Haben Sie sich durch die Zeitenwende geändert? Ich glaube nicht, Schwerpunkte haben sich gegeneinander verschoben, aber Finanzierungs- und Rechtsrahmen zu definieren, die ein lebendiges Ehrenamt und eine resiliente Zivilgesellschaft in einer sich agil ändernden Welt ermöglichen, sind als Grundanforderungen gleichgeblieben.

Verlässlichere Förderung durch ein Demokratiefördergesetz

Als wichtigste übergeordnete Aufgabe sehe ich selbst eine verlässlichere Förderung, um den vielen Menschen im Ehrenamt eine gesicherte Basis zu geben bei ihrem Dienst für die Gesellschaft. So wollen wir durch ein Demokratiefördergesetz wichtige Projekte im Bereich der Demokratieförderung und Extremismusprävention dauerhafter und bedarfsorientierter fördern und der wichtigen zivilgesellschaftlichen Arbeit mehr Planungssicherheit geben.

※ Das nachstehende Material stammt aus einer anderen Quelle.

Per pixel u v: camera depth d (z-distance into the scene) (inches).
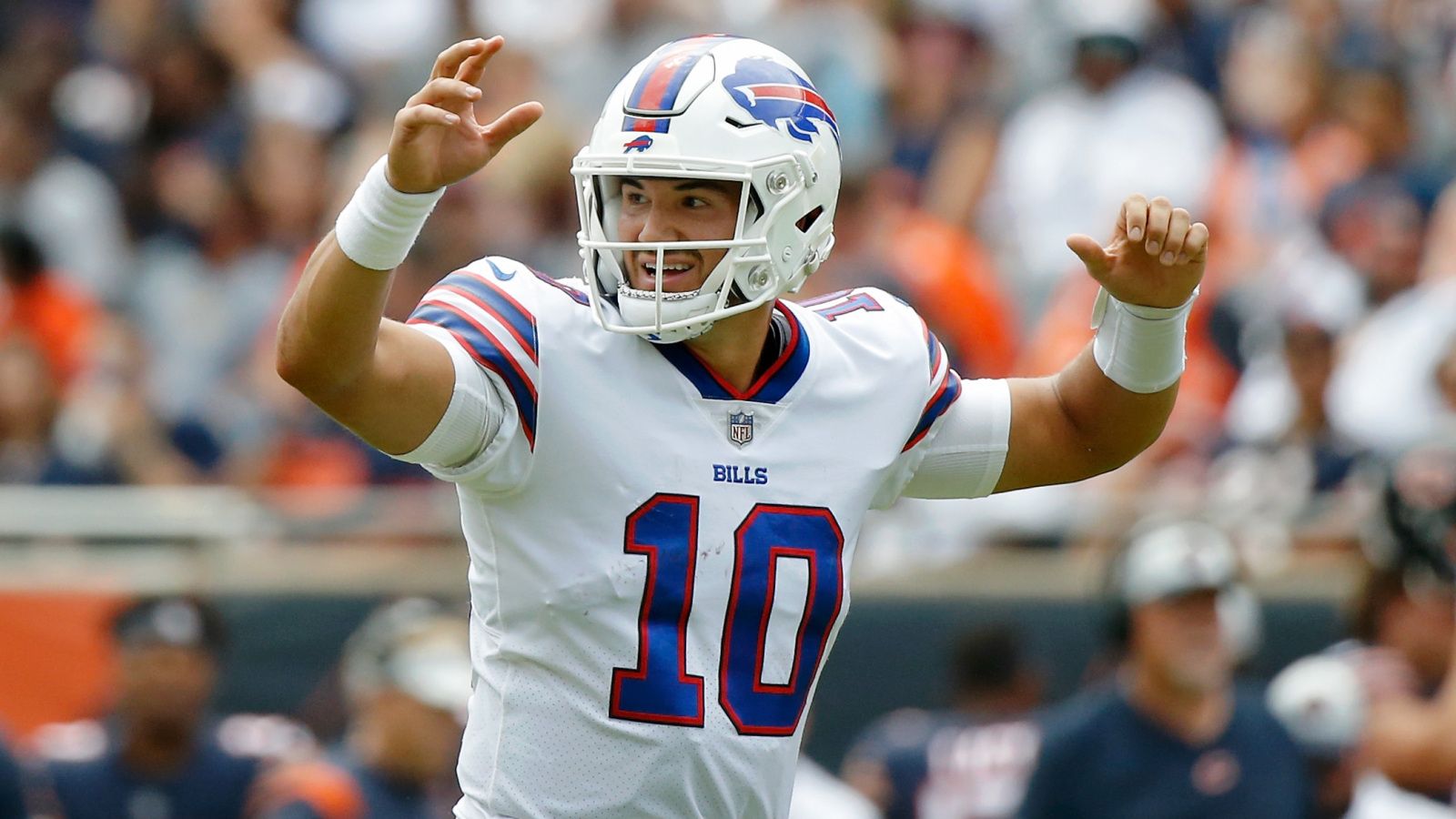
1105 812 827.4
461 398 415.8
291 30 1563.7
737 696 438.3
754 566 437.7
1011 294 1311.5
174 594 903.7
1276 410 1098.7
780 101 442.0
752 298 437.7
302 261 1373.0
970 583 981.8
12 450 1127.6
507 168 1328.7
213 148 1456.7
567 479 430.0
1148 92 1318.9
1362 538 936.3
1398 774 831.7
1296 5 1496.1
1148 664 826.8
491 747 441.7
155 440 1173.1
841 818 875.4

Dabei wird die Zivilgesellschaft von Anfang an an diesem Prozess beteiligt: Was gilt es zu berücksichtigen, was aber auch zu vermeiden? Welche Themen müssen abgebildet werden? Dies zeigt eine neue politische Handschrift, den Rahmen nicht für, sondern mit den Handelnden zu entwickeln, Partner statt Betroffener im Prozess zu sein. In der Diskussion zeigt sich bereits jetzt eine wichtige Frage: Ist eine starke lokale ehrenamtliche Struktur, die den Menschen Zugehörigkeit, Halt, Wertschätzung und Selbstwirksamkeit als Erfahrung ermöglicht vielleicht womöglich eine zentrale Säule der Extremismusprävention? Und kann dies in einem gemeinsamen Gesetz abgebildet werden? Wir sind am Anfang des Prozesses und mitten in der Diskussion – und das ist gut!

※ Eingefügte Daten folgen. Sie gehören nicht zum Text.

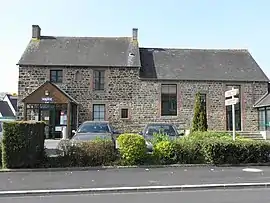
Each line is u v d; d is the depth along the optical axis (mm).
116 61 27984
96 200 8547
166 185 10141
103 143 14133
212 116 27859
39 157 13797
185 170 13086
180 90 27828
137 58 28375
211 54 31016
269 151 14711
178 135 17344
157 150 14453
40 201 8531
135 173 12414
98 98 27453
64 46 29234
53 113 26641
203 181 10758
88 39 30312
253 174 12086
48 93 25969
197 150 14609
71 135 26562
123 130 27359
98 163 13961
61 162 13789
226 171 12805
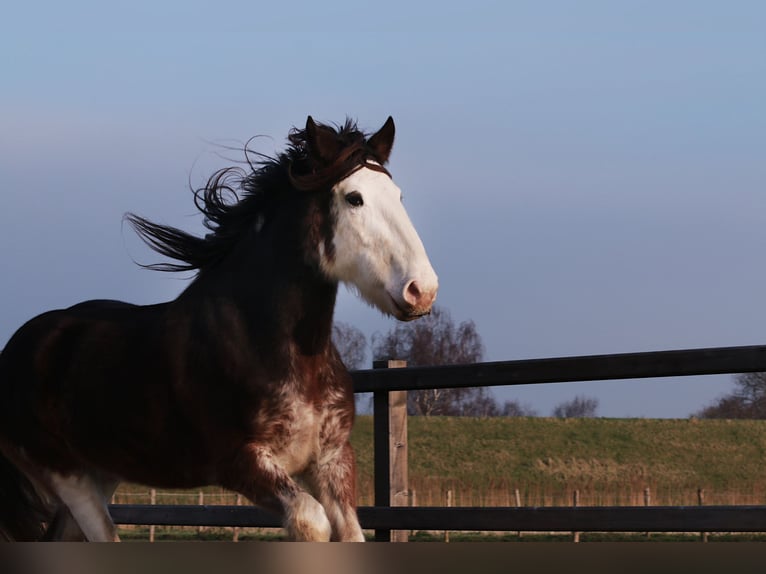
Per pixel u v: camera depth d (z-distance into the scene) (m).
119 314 6.79
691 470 68.62
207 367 5.86
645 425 76.88
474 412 105.38
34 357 6.87
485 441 73.50
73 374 6.59
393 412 8.17
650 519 6.61
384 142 6.08
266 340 5.79
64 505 7.23
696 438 74.19
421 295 5.48
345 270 5.71
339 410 5.97
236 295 6.00
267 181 6.21
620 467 69.31
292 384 5.75
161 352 6.09
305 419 5.78
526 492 64.06
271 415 5.73
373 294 5.65
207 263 6.41
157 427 6.11
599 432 75.50
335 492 5.93
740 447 72.31
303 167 6.11
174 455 6.12
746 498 63.22
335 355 6.13
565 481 66.81
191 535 36.84
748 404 92.44
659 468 69.00
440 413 103.19
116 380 6.33
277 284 5.85
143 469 6.33
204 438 5.92
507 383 7.35
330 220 5.74
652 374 6.63
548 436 74.69
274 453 5.79
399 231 5.64
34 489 7.55
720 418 85.19
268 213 6.14
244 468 5.65
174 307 6.26
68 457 6.88
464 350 98.69
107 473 6.63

Unsere Zivilgesellschaft ist stark, kreativ und schnell

Die freiwillige Hilfsbereitschaft der Menschen umfasst unzählige Bereiche. Nicht nur bei der Unterstützung von Flüchtlingen, der Verteilung von Spenden oder beim Natur- und Umweltschutz. Auch kann man eine Patenschaft übernehmen, bei der Lebensrettung helfen, als Volontär ins Ausland gehen oder auch Blut spenden. Überall ist ein eigener Beitrag zu einem lebendigen Zusammenhalt in der Gemeinschaft möglich, in der man sich gegenseitig unterstützt und niemanden allein lässt.

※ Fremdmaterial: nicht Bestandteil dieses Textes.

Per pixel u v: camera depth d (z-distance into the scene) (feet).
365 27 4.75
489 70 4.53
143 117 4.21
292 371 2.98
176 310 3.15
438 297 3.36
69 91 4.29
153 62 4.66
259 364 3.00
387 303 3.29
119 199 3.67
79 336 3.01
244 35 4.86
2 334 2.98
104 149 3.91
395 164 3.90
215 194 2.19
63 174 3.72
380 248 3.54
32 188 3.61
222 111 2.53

Bereits bei der Bewältigung der Herausforderungen durch die Coronamaßnahmen wurde für alle klar, welche Kraft in der Gesellschaft in Krisenzeiten durch Werte wie Mitgefühl, Wertschätzung und Verantwortungsbewusstsein entfesselt werden kann. Und nicht nur von den fast 30 Millionen Menschen, die ohnehin regelmäßig im Ehrenamt tätig sind, sondern von den vielen, die verstanden haben, dass es eine Kraftanstrengung von allen benötigt, damit vulnerable Gruppen so gut wie möglich gesundheitlich geschützt werden können.

Der Ausbruch des Krieges in der Ukraine hat uns allen kaum Luft zum Durchatmen gelassen, bevor erneut wieder das gesamte Rückgrat der Gesellschaft gefragt war. Abermals war es an vielen Orten und innerhalb kürzester Zeit sichtbar, was die Menschen bereit sind zu unternehmen, um den vielen Familien aus dem Kriegsgebiet zu helfen, sie zu unterstützen und ihr Leid zu mindern.

Eine neue nationale Engagementstrategie, Modernisierung des Gemeinnützigkeitsrechts und Stärkung des digitalen Ehrenamts

Wir als Regierungskoalition wollen in dieser Wahlperiode all diese Menschen einerseits umfassend unterstützen und sie auf der anderen Seite von unnötigen Verpflichtungen entlasten. Zudem wollen wir junge Menschen für das Ehrenamt begeistern und es dafür so weit wie möglich von Bürokratie und möglichen Haftungsrisiken entlasten.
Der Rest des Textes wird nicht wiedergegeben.